When I finished reminiscing, one of our visitors quietly said that a friend had been provided when I needed one.

This tiny remark was shot like an arrow against a lacquered ball of memories stuffed on the back shelf of thought. As it shattered, out tumbled names and faces of others who had also been there when needed.

From the old apartment building, we moved into a duplex up on a hill overlooking the town. Our new landlord was a retired man, a Greek who had arrived in America as a young person and had worked his whole adult life in the mill. Perhaps because I never ridiculed him when he spoke of life in the old country, he became a friend. I don't think he had many. He commented one day that when he first started to work in the early quarter of this century, he was spit upon for merely being different.

Eventually we exchanged dinner invitations, and I learned to eat yogurt. He learned to eat our flambeaued disasters on the barbecue. On occasion, I would address letters for him when he felt concern about his shaky handwriting and he would share home-grown vegetables with us.

Another mill town was much farther from my childhood home. The day we moved into our weather-worn rented house, a cheerful neighbor poked her head in the door to invite two tired strangers with one tiny baby for dinner. As I was to learn, her house regularly emitted fragrant smells of baked breads, jams, and home canning. She became an on-the-spot grandmother, loving and cheering on a baby's first steps. We, in turn, cheered on her husband, a retired school principal, when he ventured out on his new motorcycle as his wife snorted, ''The old fool!''

Across town, I met a woman through a want ad advertising some old oak chairs. I discovered we shared the same faith, although my commitment then was noncommittal. Nevertheless, she gave me a religious book and a smile which remain with me, though the chairs and her name are long gone. Our two paths would not cross again, for our family was soon transferred.

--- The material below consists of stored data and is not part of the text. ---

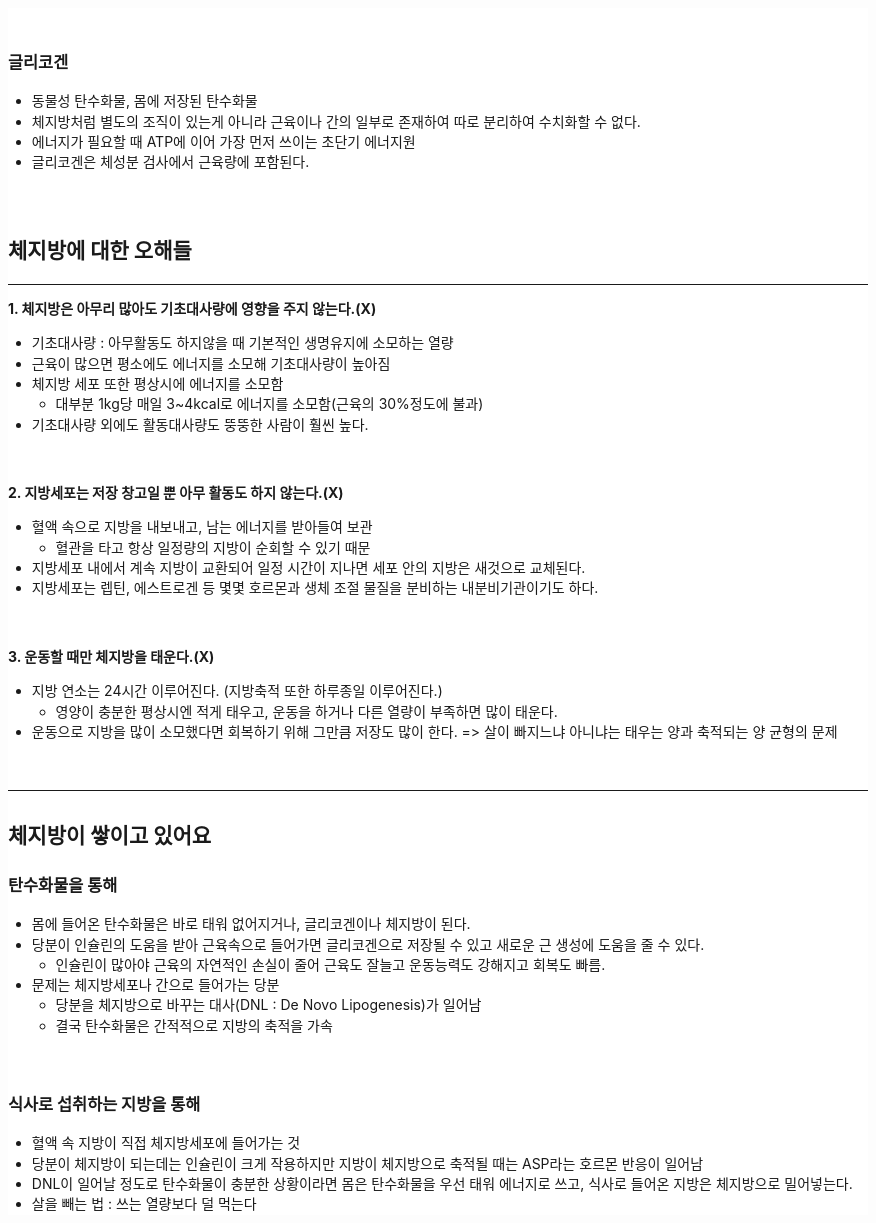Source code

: <br>

### 글리코겐
- 동물성 탄수화물, 몸에 저장된 탄수화물
- 체지방처럼 별도의 조직이 있는게 아니라 근육이나 간의 일부로 존재하여 따로 분리하여 수치화할 수 없다.
- 에너지가 필요할 때 ATP에 이어 가장 먼저 쓰이는 초단기 에너지원
- 글리코겐은 체성분 검사에서 근육량에 포함된다.

<br>

## 체지방에 대한 오해들
---

**1. 체지방은 아무리 많아도 기초대사량에 영향을 주지 않는다.(X)**
- 기초대사량 : 아무활동도 하지않을 때 기본적인 생명유지에 소모하는 열량
- 근육이 많으면 평소에도 에너지를 소모해 기초대사량이 높아짐
- 체지방 세포 또한 평상시에 에너지를 소모함
    - 대부분 1kg당 매일 3~4kcal로 에너지를 소모함(근육의 30%정도에 불과)
- 기초대사량 외에도 활동대사량도 뚱뚱한 사람이 훨씬 높다.

<br>

**2. 지방세포는 저장 창고일 뿐 아무 활동도 하지 않는다.(X)**
- 혈액 속으로 지방을 내보내고, 남는 에너지를 받아들여 보관
    - 혈관을 타고 항상 일정량의 지방이 순회할 수 있기 때문
- 지방세포 내에서 계속 지방이 교환되어 일정 시간이 지나면 세포 안의 지방은 새것으로 교체된다.
- 지방세포는 렙틴, 에스트로겐 등 몇몇 호르몬과 생체 조절 물질을 분비하는 내분비기관이기도 하다.

<br>

**3. 운동할 때만 체지방을 태운다.(X)**
- 지방 연소는 24시간 이루어진다. (지방축적 또한 하루종일 이루어진다.)
    - 영양이 충분한 평상시엔 적게 태우고, 운동을 하거나 다른 열량이 부족하면 많이 태운다.
- 운동으로 지방을 많이 소모했다면 회복하기 위해 그만큼 저장도 많이 한다.
=> 살이 빠지느냐 아니냐는 태우는 양과 축적되는 양 균형의 문제

<br>

---

## 체지방이 쌓이고 있어요

### 탄수화물을 통해
- 몸에 들어온 탄수화물은 바로 태워 없어지거나, 글리코겐이나 체지방이 된다.
- 당분이 인슐린의 도움을 받아 근육속으로 들어가면 글리코겐으로 저장될 수 있고 새로운 근 생성에 도움을 줄 수 있다.
    - 인슐린이 많아야 근육의 자연적인 손실이 줄어 근육도 잘늘고 운동능력도 강해지고 회복도 빠름.
- 문제는 체지방세포나 간으로 들어가는 당분
    - 당분을 체지방으로 바꾸는 대사(DNL : De Novo Lipogenesis)가 일어남
    - 결국 탄수화물은 간적적으로 지방의 축적을 가속

<br>

### 식사로 섭취하는 지방을 통해
- 혈액 속 지방이 직접 체지방세포에 들어가는 것
- 당분이 체지방이 되는데는 인슐린이 크게 작용하지만 지방이 체지방으로 축적될 때는 ASP라는 호르몬 반응이 일어남
- DNL이 일어날 정도로 탄수화물이 충분한 상황이라면 몸은 탄수화물을 우선 태워 에너지로 쓰고, 식사로 들어온 지방은 체지방으로 밀어넣는다.
- 살을 빼는 법 : 쓰는 열량보다 덜 먹는다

The last mill town, before we chose other employment, was a rough spot brimming with rivalry and resentment. New residents working for a new mill vs. old residents whose families had lived whole generations in one place sparked continual problems. I was kept busy overseeing the construction of a new house, running after a toddler, and expecting a second child.

One afternoon, as we shifted lumber in the mud, a young girl appeared around the wall and said, ''Hi, I'm Wendy.'' Sunshine and laughter played on her face. Shortly, her mother and father emerged from the mud hole across the street where their house was springing up. A friendship had been launched on a child's laugh.

After we had both moved into our new houses, in the middle of an icy winter night, my husband was sent racing across the street to pound on a window. A baby was on the way, and the hospital was many miles away. I had managed to get to the car, but at that moment our young daughter appeared at the doorway in tears. She had awakened in time to see her mother leaving. In night-robe and slippers, my sleepy-eyed neighbor raced to our home to scoop up the frightened child. My friend took my place when the need was great. A few years later I consoled this neighbor through a deeply sorrowful time. It has been two families in harness, pulling us both through a difficult period.

As I sat at the end of a day filled with memories - of laughter and tears - one point stood out so clearly that I was astonished to realize I'd overlooked it for so long. During all the years of constant moving, I'd always thought I was so very far from home, but now I understood, home had never been away from me.